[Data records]
┌──

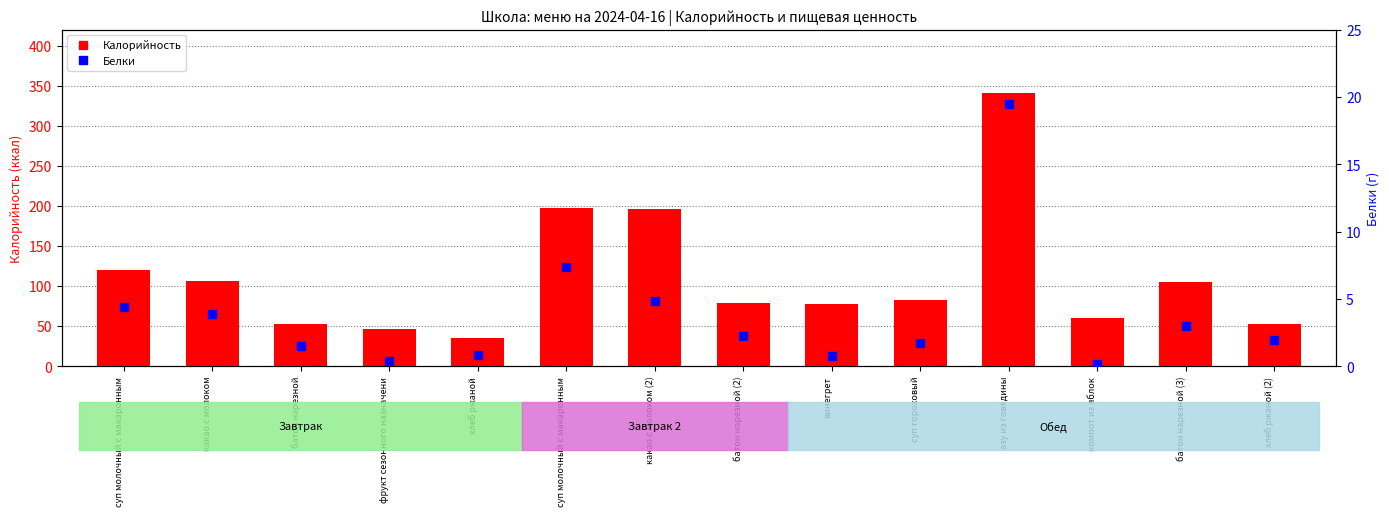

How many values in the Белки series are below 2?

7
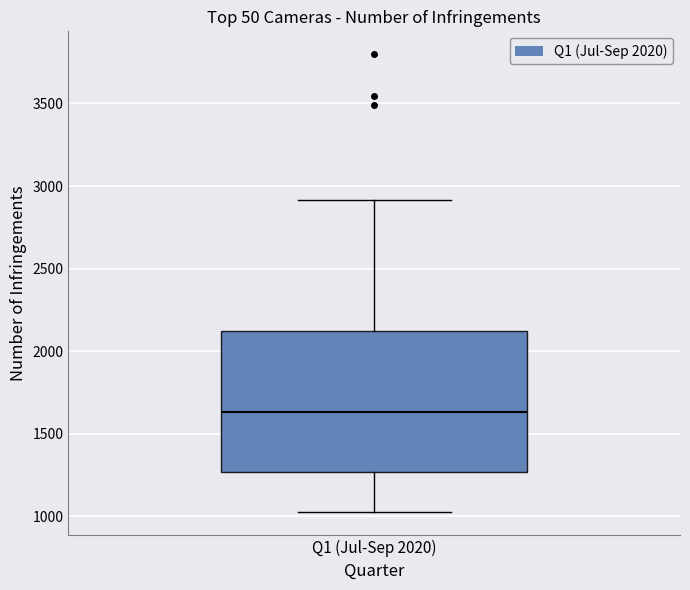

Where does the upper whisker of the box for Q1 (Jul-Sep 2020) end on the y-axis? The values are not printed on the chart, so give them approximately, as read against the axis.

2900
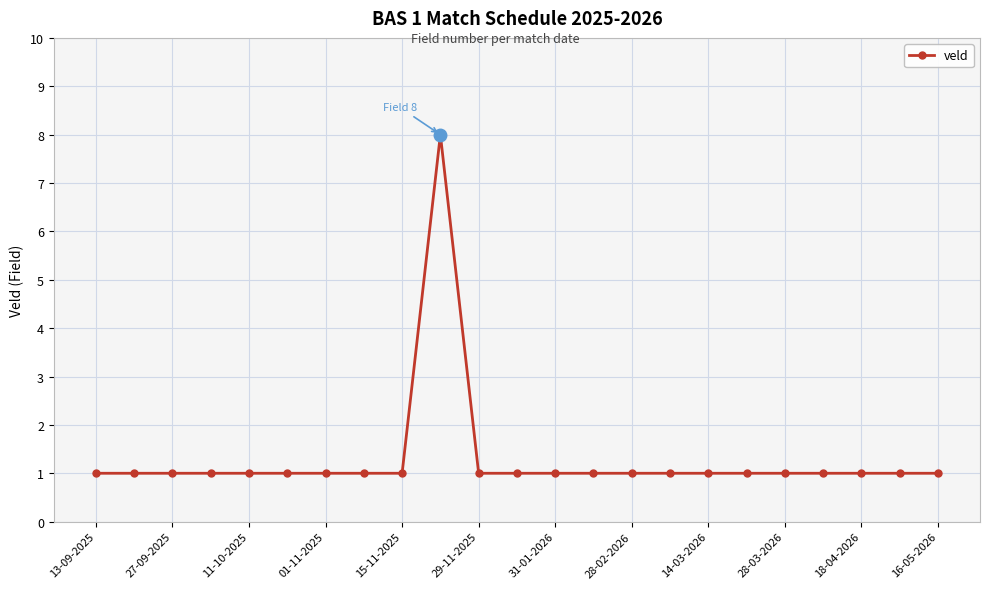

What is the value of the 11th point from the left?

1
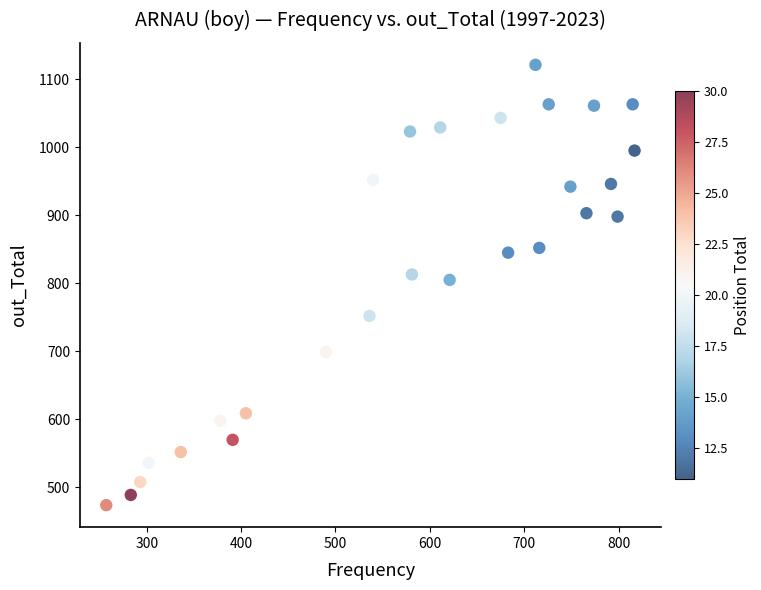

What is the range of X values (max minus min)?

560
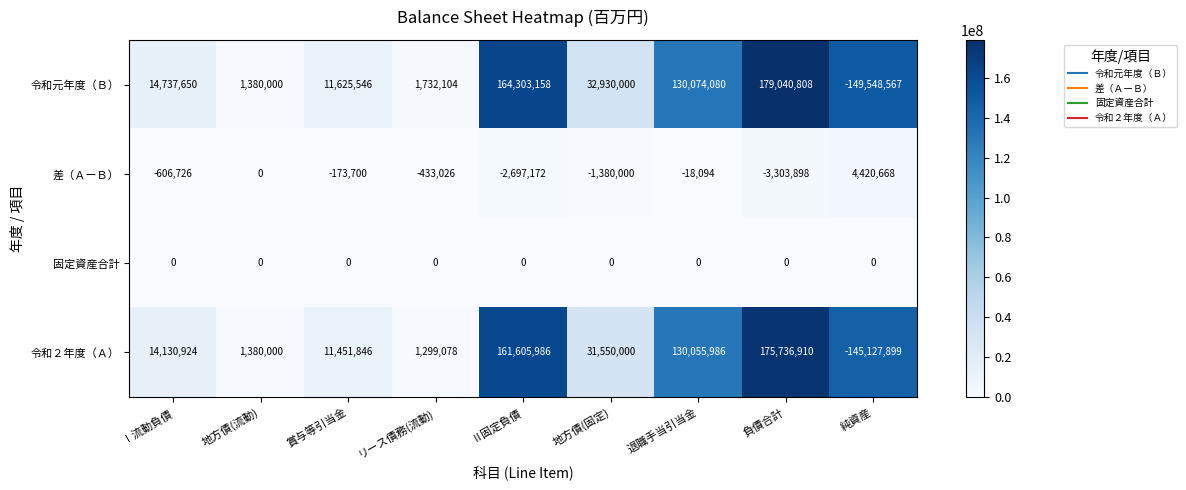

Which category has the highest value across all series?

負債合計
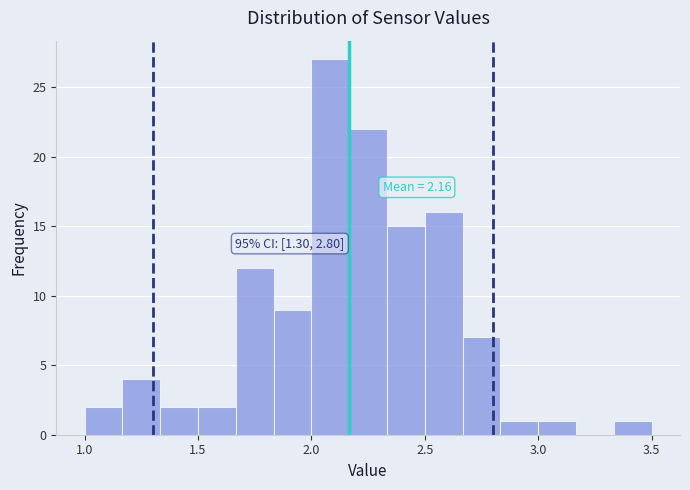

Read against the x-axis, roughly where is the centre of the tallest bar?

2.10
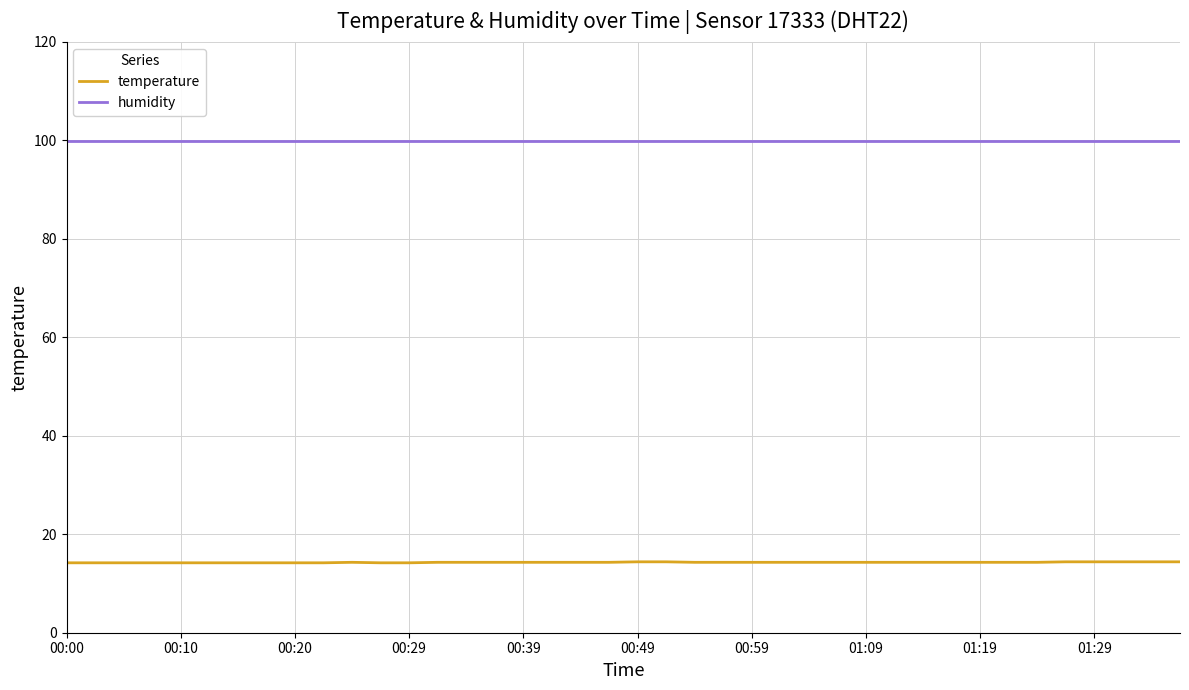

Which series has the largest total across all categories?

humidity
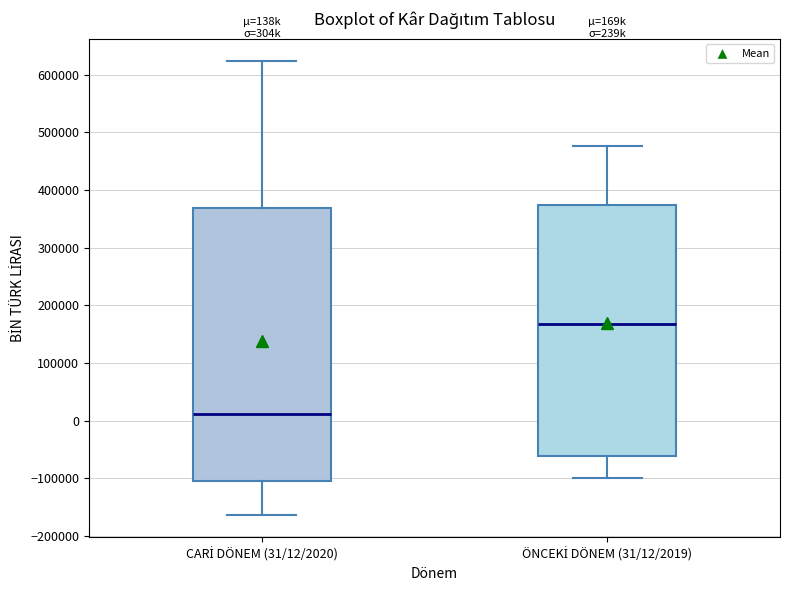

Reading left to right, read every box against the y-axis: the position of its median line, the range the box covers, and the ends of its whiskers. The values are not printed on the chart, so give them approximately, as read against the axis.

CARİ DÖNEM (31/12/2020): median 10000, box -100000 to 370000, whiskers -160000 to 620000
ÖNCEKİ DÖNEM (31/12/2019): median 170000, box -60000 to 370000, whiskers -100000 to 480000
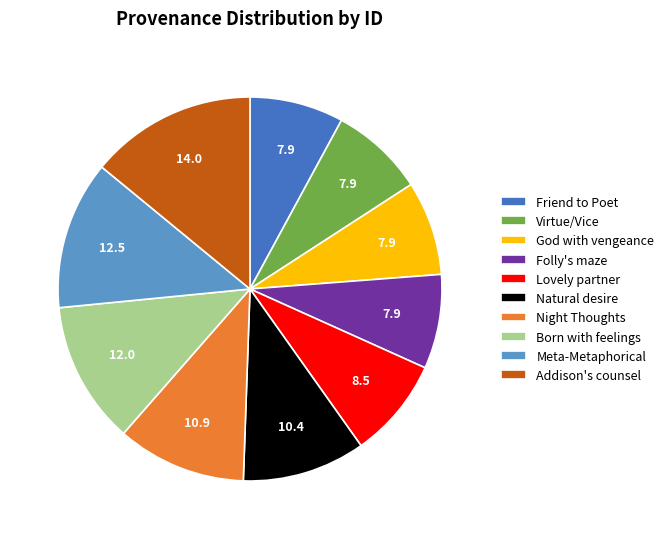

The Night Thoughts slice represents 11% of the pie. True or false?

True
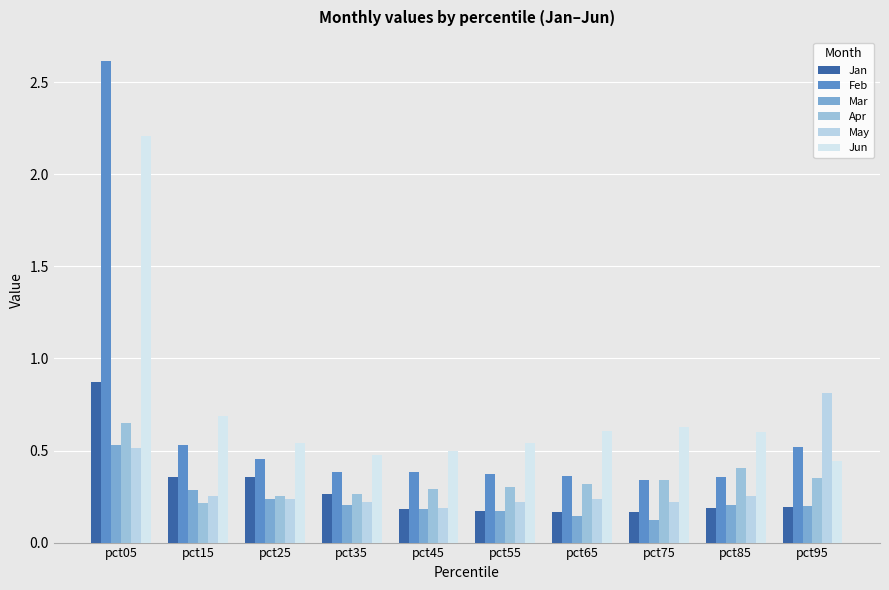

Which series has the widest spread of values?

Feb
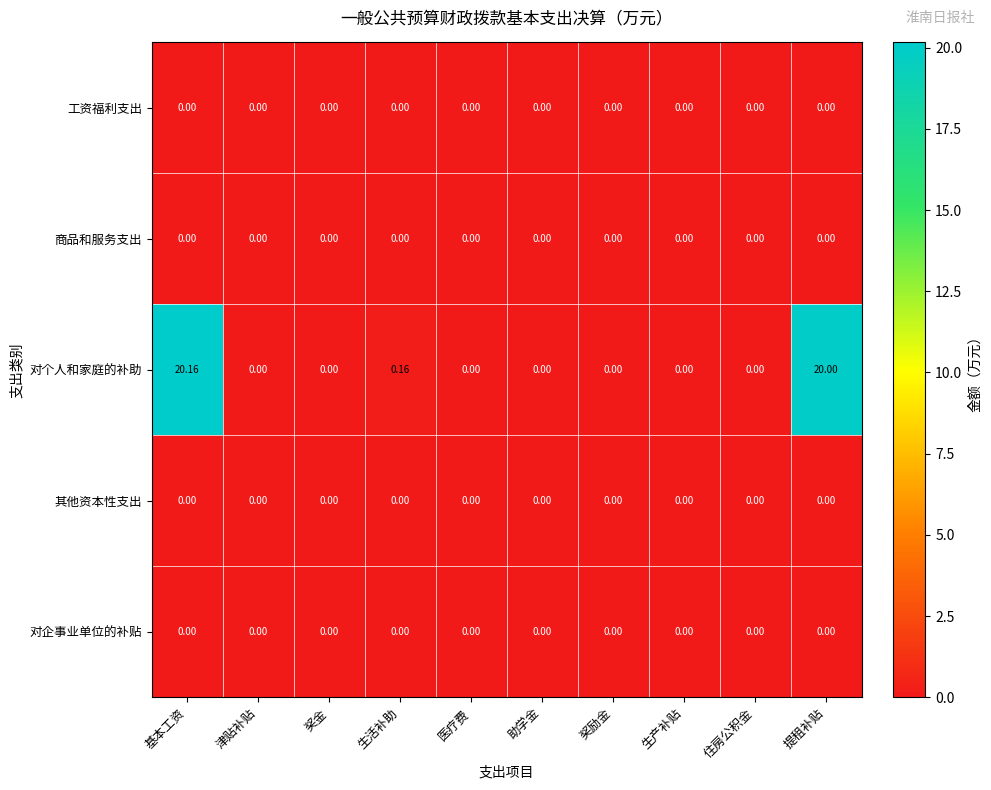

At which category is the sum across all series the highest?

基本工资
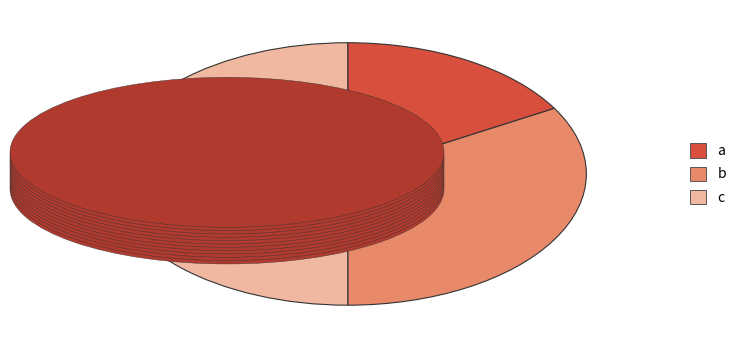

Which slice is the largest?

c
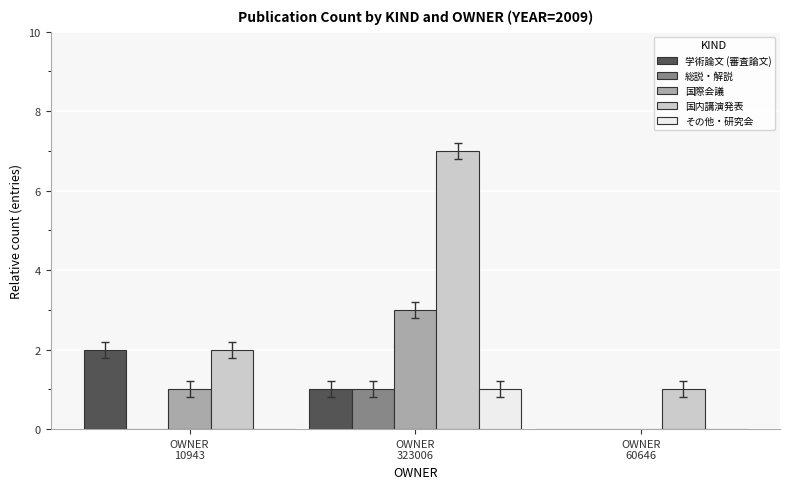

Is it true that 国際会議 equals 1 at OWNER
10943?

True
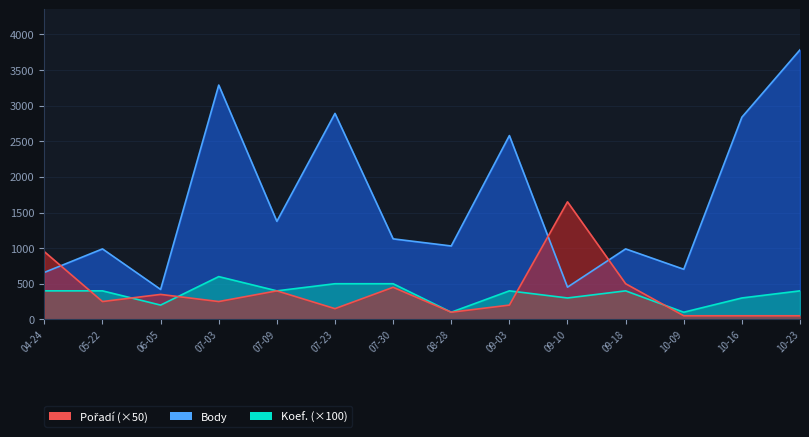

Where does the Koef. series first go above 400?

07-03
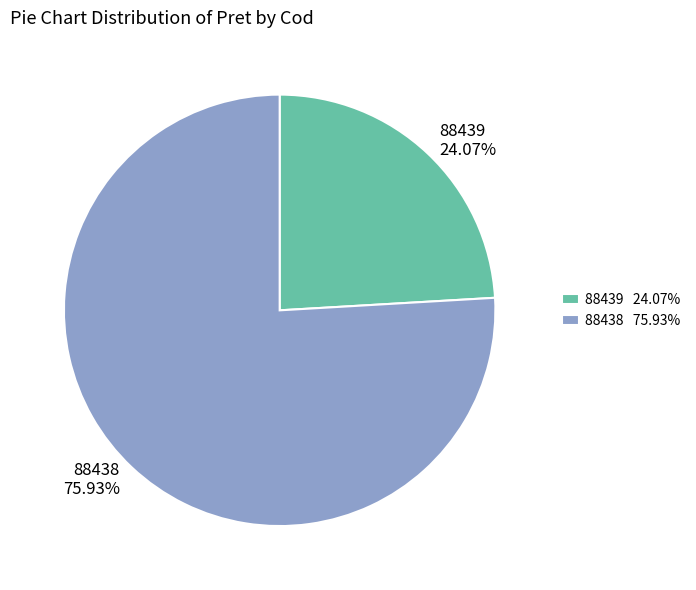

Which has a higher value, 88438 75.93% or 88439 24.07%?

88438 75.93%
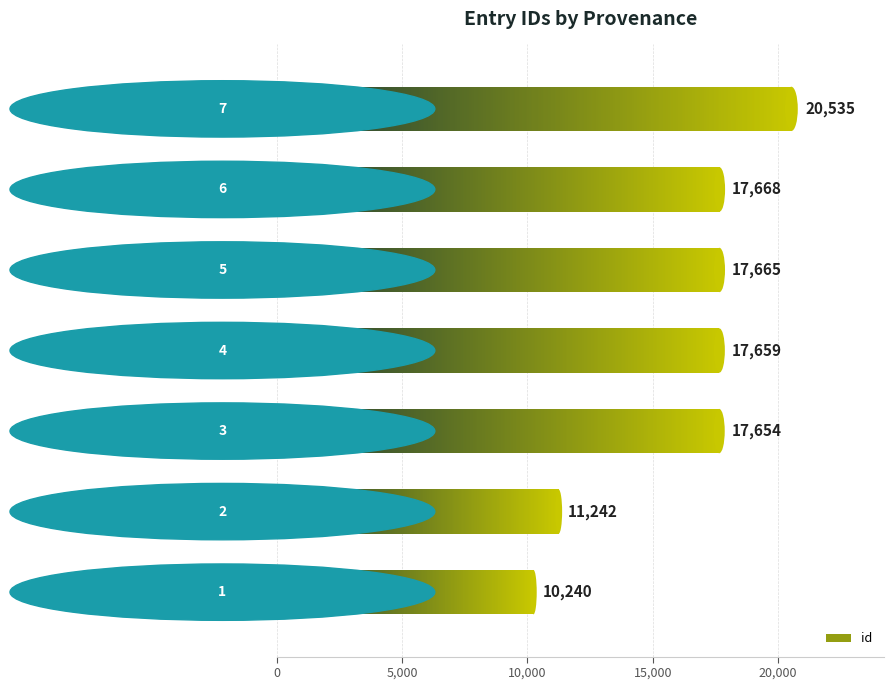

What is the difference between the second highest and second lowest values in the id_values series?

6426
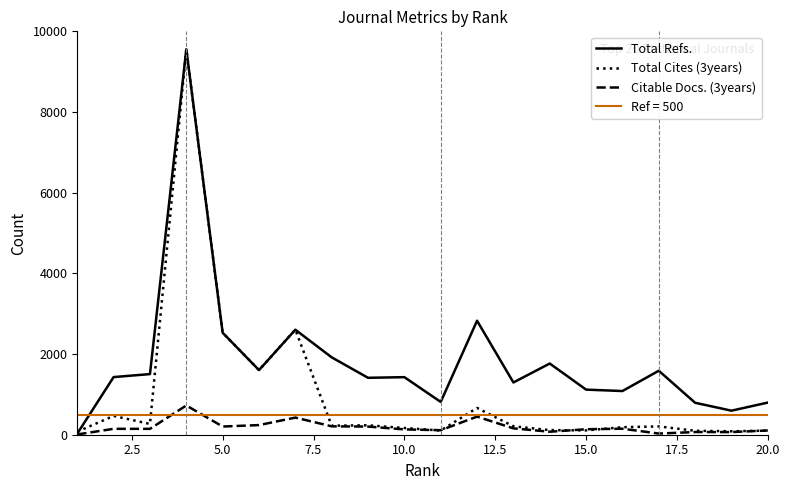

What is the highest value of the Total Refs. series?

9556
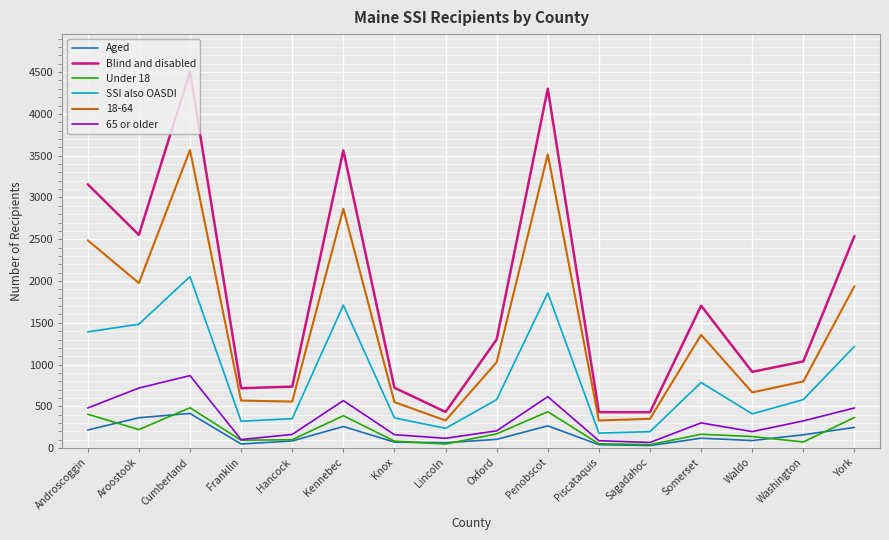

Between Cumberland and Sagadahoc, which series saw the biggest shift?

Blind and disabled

└──

- WHAT YOU SHOULD DO
Rewrite the lines from the one containing "Between Cumberland and" through the last line, putting "largest" in place of "biggest" and leaving all else unchanged.

- SOLVED EXERCISE
Between Cumberland and Sagadahoc, which series saw the largest shift?

Blind and disabled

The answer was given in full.